1. A DNA sequence embedding device based on an attention mechanism comprising:
an encoder module configured to transform a DNA sequence into an embedding vector;
a decoder module configured to receive the embedding vector and transform the embedding vector into a sequence vector;
a cross-attention module configured to generate an attention map based on a correlation between the sequence vectors;
a matrix transformation module configured to transform the DNA sequence into a dynamic program-based matrix; and
a learning module configured to perform learning to minimize a loss between the attention map and the matrix.
2. The DNA sequence embedding device based on an attention mechanism of claim 1, wherein the encoder module represents the edit distance between the DNA sequences as a distance in a vector space to generate the embedding vector.
3. The DNA sequence embedding device based on an attention mechanism of claim 2, wherein the encoder module includes a neural network that is trained to minimize an edit distance loss function enc (θ) so that a difference between an actual edit distance between the DNA sequences and a distance between the embedding vectors is decreased.
4. The DNA sequence embedding device based on an attention mechanism of claim 1, wherein the decoder module transforms the embedding vectors so that information close to original sequences can be extracted, thereby allowing the sequence vectors to reflect alignment information between the original sequences.
5. The DNA sequence embedding device based on an attention mechanism of claim 4, wherein the decoder module includes
a multi-head self-attention (MSA) unit configured to perform first learning based on a plurality of attention heads to learn a correlation between a first element and a second element of the embedding vector; and
a feedforward network (FFN) unit configured to perform second learning based on a multilayer perceptron structure to learn a complex relationship through nonlinear transformation of a result of learning the correlation.

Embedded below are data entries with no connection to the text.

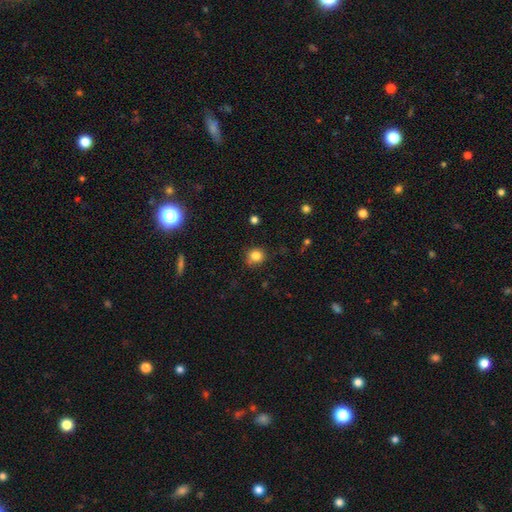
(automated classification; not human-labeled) This is clearly a smooth galaxy (83%). How rounded: clearly round (84%). Merging: clearly none (80%).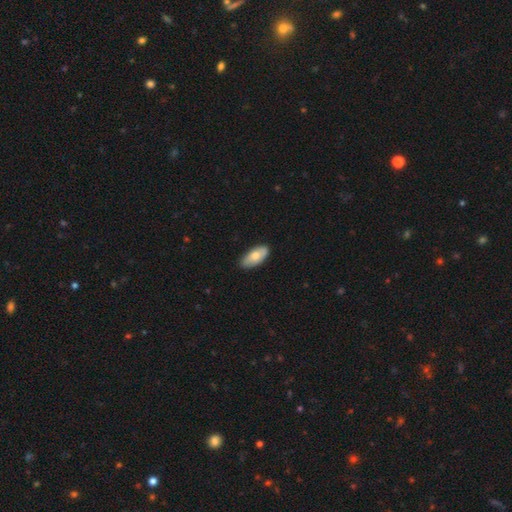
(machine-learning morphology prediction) A smooth galaxy with no disk features (72%) that is in between round and cigar-shaped (90%).

Vote fractions:
- Smooth or featured? smooth: 72% / featured or disk: 23% / star or artifact: 5%
- How rounded? in between: 90% / cigar-shaped: 8% / round: 2%
- Merging? none: 85% / minor disturbance: 12% / major disturbance: 2% / merger: 1%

6. The DNA sequence embedding device based on an attention mechanism of claim 1, wherein the cross-attention module performs calculation of the correlation and a row-wise Softmax operation based on a query-key-value structure of the sequence vector to generate the attention map probabilistically representing a relationship between the sequence vectors.
7. The DNA sequence embedding device based on an attention mechanism of claim 1, wherein the matrix transformation module implements a dynamic program-based matrix as a Needleman-Wunsch (NW) matrix.

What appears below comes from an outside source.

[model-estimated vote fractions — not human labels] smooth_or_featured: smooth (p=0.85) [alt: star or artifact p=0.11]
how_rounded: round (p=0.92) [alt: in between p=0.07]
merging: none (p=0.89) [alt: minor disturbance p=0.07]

8. The DNA sequence embedding device based on an attention mechanism of claim 1, wherein the learning module measures a probabilistic difference between the attention map and the matrix and performs the learning through a regularization term for minimizing the difference.
9. A DNA sequence embedding method based on an attention mechanism performed in a DNA sequence embedding device based on an attention mechanism, the DNA sequence embedding method based on an attention mechanism comprising:
an encoder step of transforming a DNA sequence into an embedding vector;
a decoder step of receiving the embedding vector and transforming the embedding vector into a sequence vector;
a cross-attention step of generating an attention map based on a correlation between the sequence vectors;
a matrix transformation step of transforming the DNA sequence into a dynamic program-based matrix; and
a learning step of performing learning to minimize a loss between the attention map and the matrix.